Question

What is meant by apogee, perigee and eccentricity? How do we calculate them?

Answer 1

Hint: Perigee and apogee are the farthest and the nearest point in the elliptical path respectively and eccentricity is the measure of how much a parabola or an ellipse varies from being circular. In this case we are talking about planets revolving in an elliptical path and we need to calculate the above quantities for the elliptical path of the planets.

Complete step by step answer:
We will be calculating and defining the apogee, perigee and eccentricity for a moon’s orbit which is an elliptical path. The moon’s orbit is an elliptical path and the farthest point from the earth on the orbit is called Apogee. And the nearest point on the orbit to the earth is called Perigee.

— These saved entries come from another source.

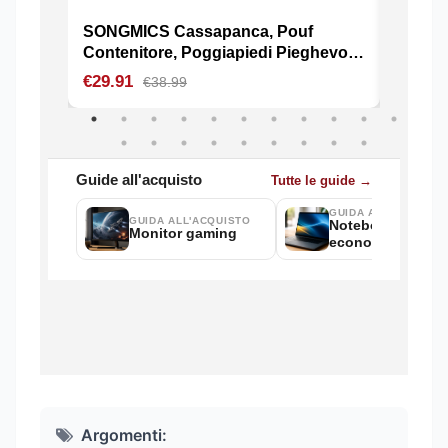
Argomenti:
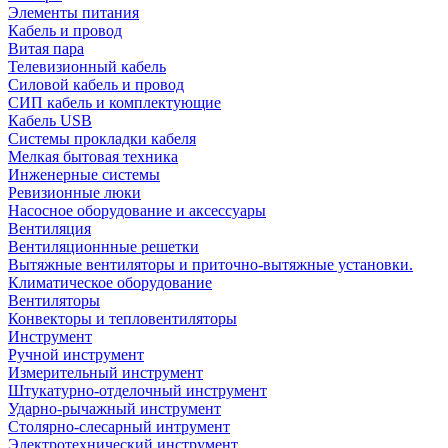
Элементы питания
Кабель и провод
Витая пара
Телевизионный кабель
Силовой кабель и провод
СИП кабель и комплектующие
Кабель USB
Системы прокладки кабеля
Мелкая бытовая техника
Инженерные системы
Ревизионные люки
Насосное оборудование и аксессуары
Вентиляция
Вентиляционнные решетки
Вытяжные вентиляторы и приточно-вытяжные установки.
Климатическое оборудование
Вентиляторы
Конвекторы и тепловентиляторы
Инструмент
Ручной инструмент
Измерительный инструмент
Штукатурно-отделочный инструмент
Ударно-рычажный инструмент
Столярно-слесарный интрумент
Электротехнический инструмент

The farthest distance between the moon and the earth is called apoapsis and the shortest distance between the moon and the earth is called periapsis. Eccentricity is the measure of deviation of a shape like ellipse or parabola or a hyperbola from being circular. Eccentricity is zero for a circle and it keeps on increasing from lesser curves. That means the bigger the eccentricity, the less curvier the shape.

Now we will calculate the above quantities so for a elliptical path, let the eccentricity be denoted by \[e\], the semi-major axis be $a$ which is the half of the greatest width of the ellipse, the apogee be $A$ and the perigee be $P$. Now the eccentricity for an ellipse is $0 \leqslant e < 1$ .
The apogee for an elliptical path is $A = a(e + 1)$.
The perigee for an elliptical path is $P = a(1 - e)$.

Note: We can calculate the eccentricity or the apogee or the perigee for any elliptical path of any planet or celestial body moving in a orbit, we considered moon for more clearance of the concepts and since moon is one of the most heavenly bodies that we can see earth’s surface. And also the eccentricity greater than one is for hyperbolic and parabolic curves.